What's the difference between [A|E|I|O|U|H] and (A|E|I|O|U|H)
With curly brackets, it works as expected, with case sensitivity switch and all, but with square brackets, the case sensitivity switch is ignored.
-
The default in MC is case-insensitive (this choice isn't too uncommon).
But there seems to be a bug introduced recently (going back to at least 16.0.169). This should succeed:
regex(A, /#^([aeiou])#/,1,0)
and yet fails (A should be output).
Edit: Apparently, in the TR-1 implementation of regular expressions, case-insensitivity applies to only Ordinary characters, so you'll have to include both in your range.

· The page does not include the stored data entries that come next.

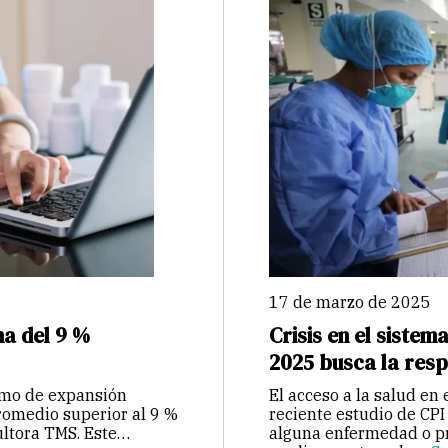
17 de marzo de 2025
ma del 9 %
Crisis en el siste
2025 busca la res
tmo de expansión
El acceso a la salud en 
romedio superior al 9 %
reciente estudio de CP
ultora TMS. Este
alguna enfermedad o pr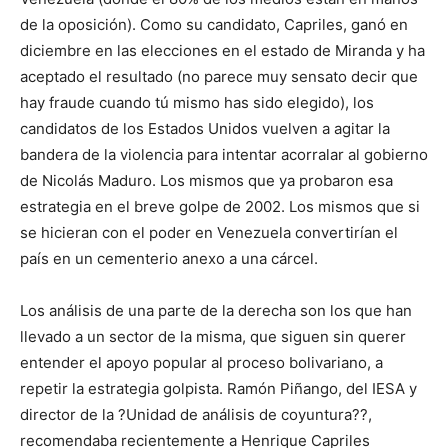
de la oposición). Como su candidato, Capriles, ganó en
diciembre en las elecciones en el estado de Miranda y ha
aceptado el resultado (no parece muy sensato decir que
hay fraude cuando tú mismo has sido elegido), los
candidatos de los Estados Unidos vuelven a agitar la
bandera de la violencia para intentar acorralar al gobierno
de Nicolás Maduro. Los mismos que ya probaron esa
estrategia en el breve golpe de 2002. Los mismos que si
se hicieran con el poder en Venezuela convertirían el
país en un cementerio anexo a una cárcel.
Los análisis de una parte de la derecha son los que han
llevado a un sector de la misma, que siguen sin querer
entender el apoyo popular al proceso bolivariano, a
repetir la estrategia golpista. Ramón Piñango, del IESA y
director de la ?Unidad de análisis de coyuntura??,
recomendaba recientemente a Henrique Capriles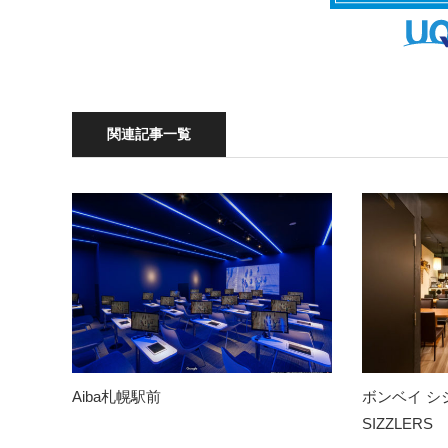
関連記事一覧
Aiba札幌駅前
ボンベイ シジ
SIZZLERS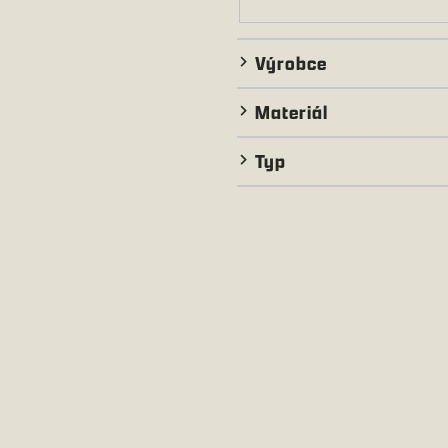
Výrobce
Materiál
Typ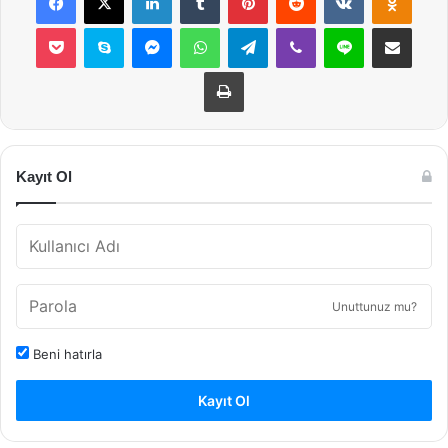
Pocket
Skype
Messenger
WhatsApp
Telegram
Viber
Line
E-Posta ile payla
Yazdır
Kayıt Ol
Unuttunuz mu?
Beni hatırla
Kayıt Ol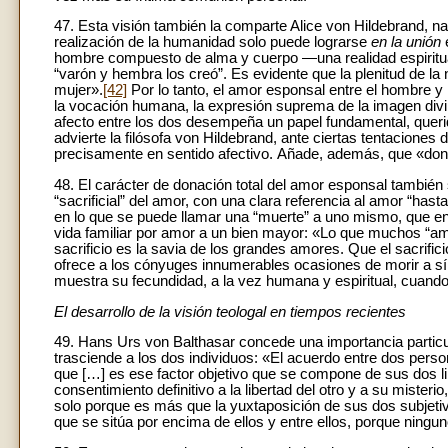
47. Esta visión también la comparte Alice von Hildebrand, nac
realización de la humanidad solo puede lograrse
en la unión
hombre compuesto de alma y cuerpo —una realidad espiritua
“varón y hembra los creó”. Es evidente que la plenitud de la
mujer».
[42]
Por lo tanto, el amor esponsal entre el hombre y 
la vocación humana, la expresión suprema de la imagen divi
afecto entre los dos desempeña un papel fundamental, queri
advierte la filósofa von Hildebrand, ante ciertas tentaciones 
precisamente en sentido afectivo.
Añade, además, que «donde
48. El carácter de donación total del amor esponsal tambié
“sacrificial” del amor, con una clara referencia al amor “hasta
en lo que se puede llamar una “muerte” a uno mismo, que en 
vida familiar por amor a un bien mayor: «Lo que muchos “ama
sacrificio es la savia de los grandes amores. Que el sacrifi
ofrece a los cónyuges innumerables ocasiones de morir a s
muestra su fecundidad, a la vez humana y espiritual, cuand
El desarrollo de la visión teologal en tiempos
recientes
49. Hans Urs von Balthasar concede una importancia particu
trasciende a los dos individuos: «El acuerdo entre dos pers
que […] es ese factor objetivo que se compone de sus dos l
consentimiento definitivo a la libertad del otro y a su mister
solo porque es más que la yuxtaposición de sus dos subjetivi
que se sitúa por encima de ellos y entre ellos, porque ningu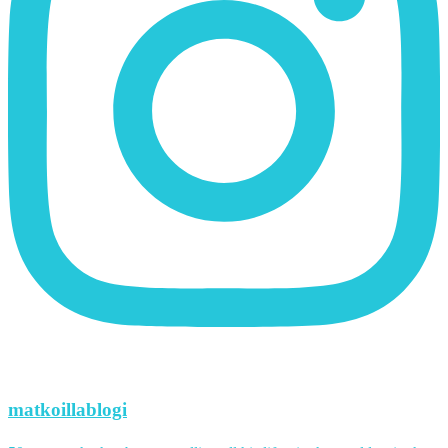
matkoillablogi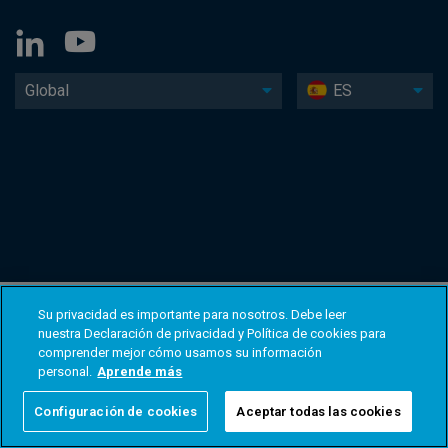
Global
ES
Su privacidad es importante para nosotros. Debe leer
nuestra Declaración de privacidad y Política de cookies para
comprender mejor cómo usamos su información
personal.
Aprende más
Configuración de cookies
Aceptar todas las cookies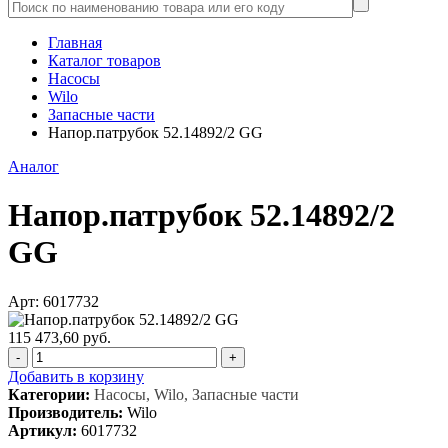
Главная
Каталог товаров
Насосы
Wilo
Запасные части
Напор.патрубок 52.14892/2 GG
Аналог
Напор.патрубок 52.14892/2
GG
Арт: 6017732
115 473,60 руб.
-
+
Добавить в корзину
Категории:
Насосы, Wilo, Запасные части
Производитель:
Wilo
Артикул:
6017732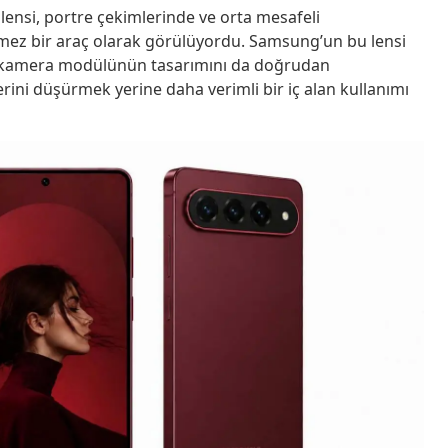
lensi, portre çekimlerinde ve orta mesafeli
ilmez bir araç olarak görülüyordu. Samsung’un bu lensi
ki kamera modülünün tasarımını da doğrudan
rini düşürmek yerine daha verimli bir iç alan kullanımı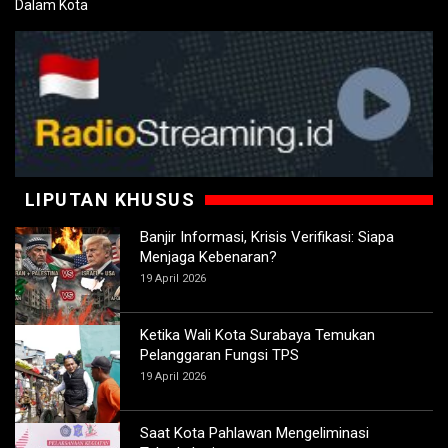
LIPUTAN KHUSUS
Banjir Informasi, Krisis Verifikasi: Siapa
Menjaga Kebenaran?
19 April 2026
Ketika Wali Kota Surabaya Temukan
Pelanggaran Fungsi TPS
19 April 2026
Saat Kota Pahlawan Mengeliminasi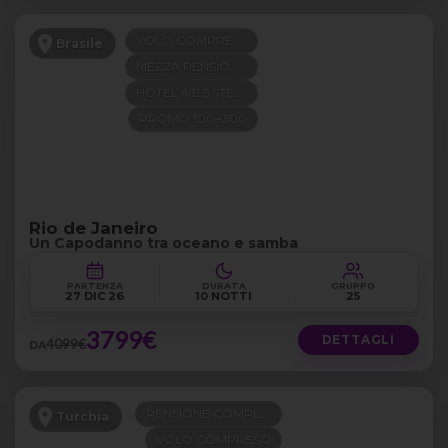
VOLO COMPRESO
Brasile
MEZZA PENSIONE
HOTEL 4 E 5 STELLE
PROMO 100+300
Rio de Janeiro
Un Capodanno tra oceano e samba
PARTENZA
DURATA
GRUPPO
27 DIC 26
10 NOTTI
25
3799€
DETTAGLI
4099€
DA
PENSIONE COMPLETA
Turchia
VOLO COMPRESO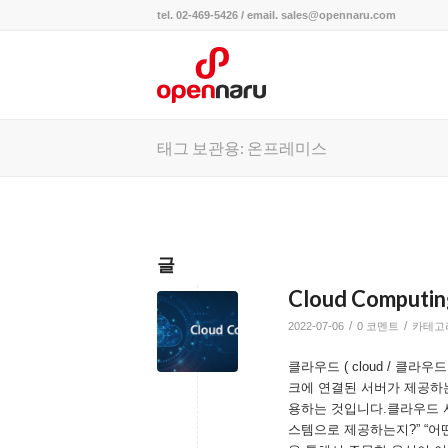
tel. 02-469-5426 / email. sales@opennaru.com
태그 보관용: 온프레미스
글
Cloud Compu
/
/
2022-07-06
0 코멘트
카테고
클라우드 ( cloud / 클
크에 연결된 서버가 제공하
용하는 것입니다.클라우드 
스템으로 제공하는지?” “어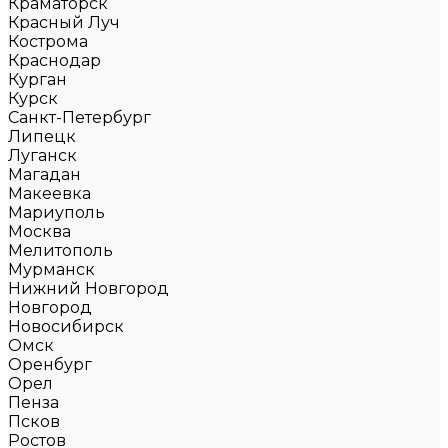
Краматорск
Красный Луч
Кострома
Краснодар
Курган
Курск
Санкт-Петербург
Липецк
Луганск
Магадан
Макеевка
Мариуполь
Москва
Мелитополь
Мурманск
Нижний Новгород
Новгород
Новосибирск
Омск
Оренбург
Орел
Пенза
Псков
Ростов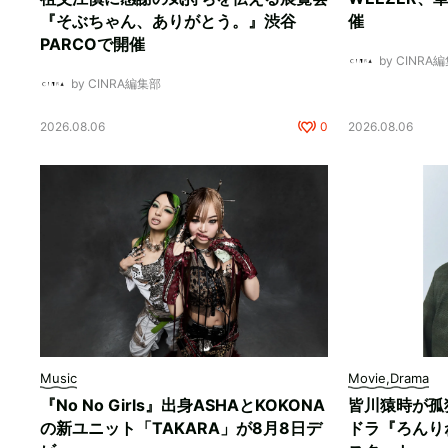
『そぶちゃん、ありがとう。』渋谷
催
PARCOで開催
by CINRA
by CINRA編集部
2026.08.06
0
2026.08.06
Music
Movie,Drama
『No No Girls』出身ASHAとKOKONA
皆川猿時が孤
の新ユニット「TAKARA」が8月8日デ
ドラ『ろんり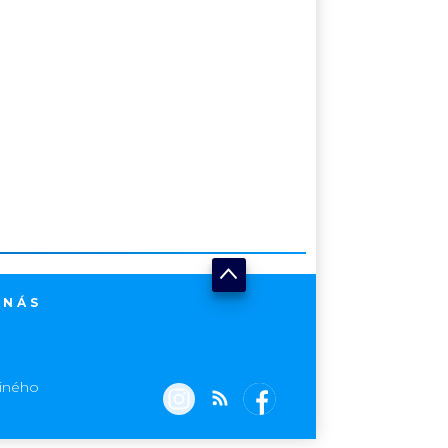
 NÁS
jiného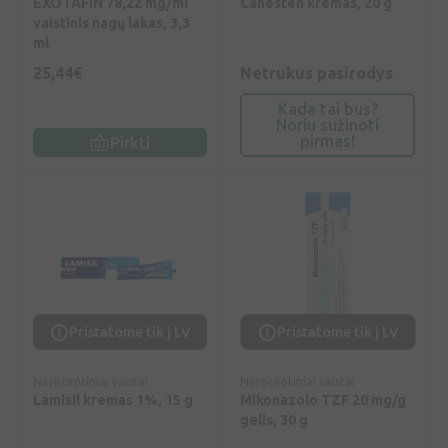
EXOTAFIN 78,22 mg/ml
Canesten kremas, 20 g
vaistinis nagų lakas, 3,3
ml
25,44€
Netrukus pasirodys
Kada tai bus?
Noriu sužinoti
pirmas!
Pirkti
Pristatome tik į LV
Pristatome tik į LV
Nereceptiniai vaistai
Nereceptiniai vaistai
Lamisil kremas 1%, 15 g
Mikonazolo TZF 20 mg/g
gelis, 30 g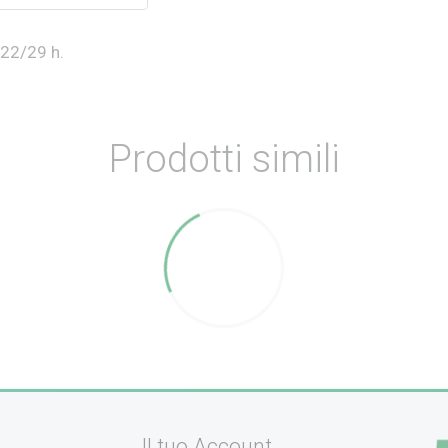
 22/29 h.
Prodotti simili
Il tuo Account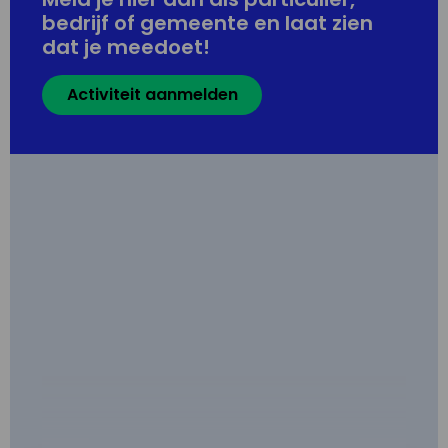
bedrijf of gemeente en laat zien
dat je meedoet!
Activiteit aanmelden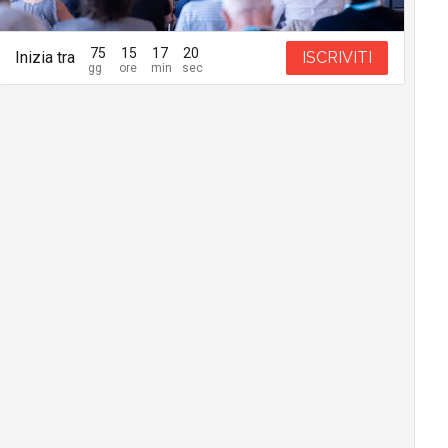
75
15
17
19
Inizia tra
ISCRIVITI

The constructs below are two different things, the first not doing what you think, the second more expensive and doing more than you think:
[A|E|I|O|U|H] (A|E|I|O|U|H)
[A|E|I|O|U|H]: The character class [ ] needs no alternation. Anything inside is just the list or range of characters that you want the RE to match. So [A|E|I|O|U|H] is equivalent to the simpler [AEIOUH|]. Notice that the pipe char is included (the original included it five times), and inside a character class, it is just an ordinary charcter. So the character class [AEIOUH|] matches exactly one character which must be any of A, E, I, O, U, H, or |.
(A|E|I|O|U|H): This is a capture group with alternation. This matches either the character A, and if that fails, match the character E, and if that fails, match the character I, ... and if that fails, match the character H. For single character matches, always use character classes instead of alternation. Alternation is expensive, avoid it whenever possible. The RE engine must often try all possibilities (but this isn't obvious with just this simple RE). Think if it like driving a mile or two down every street, and when you find the street dead-ends, backtracking and trying the next street. Expensive. The other thing this RE is doing is capturing what was matched, via the parenthesis - a capture group. What was matched is remembered, for later use.
So, once the bug is fixed, you'd want:
if(regex([camera],/#^([aAeEiIoOuUhH])#/),[R1],No Vowel)
-
Thanks again for your time MrC.
A little frustrating too as "regex(A, /#^([aeiou])#/,1,0)" is what I started with and when it didn't work, figured I'd got it wrong again... which I guess is exactly true, but then, I've no idea how wrong and head off in completely the wrong direction looking for the correction.
I do pay attention to your explanations however, so over time, this may get less foggy for me...
-
You're welcome.
I've updated the wiki with a little note in the case-sensitivity option to help us all avoid this hazard:
Note: Case insensitivity does not apply to characters inside a character class [ ]. Use both uppercase and lowercase characters when necessary to match either case (e.g. [aAbB] to match either uppercase or lowercase A or B).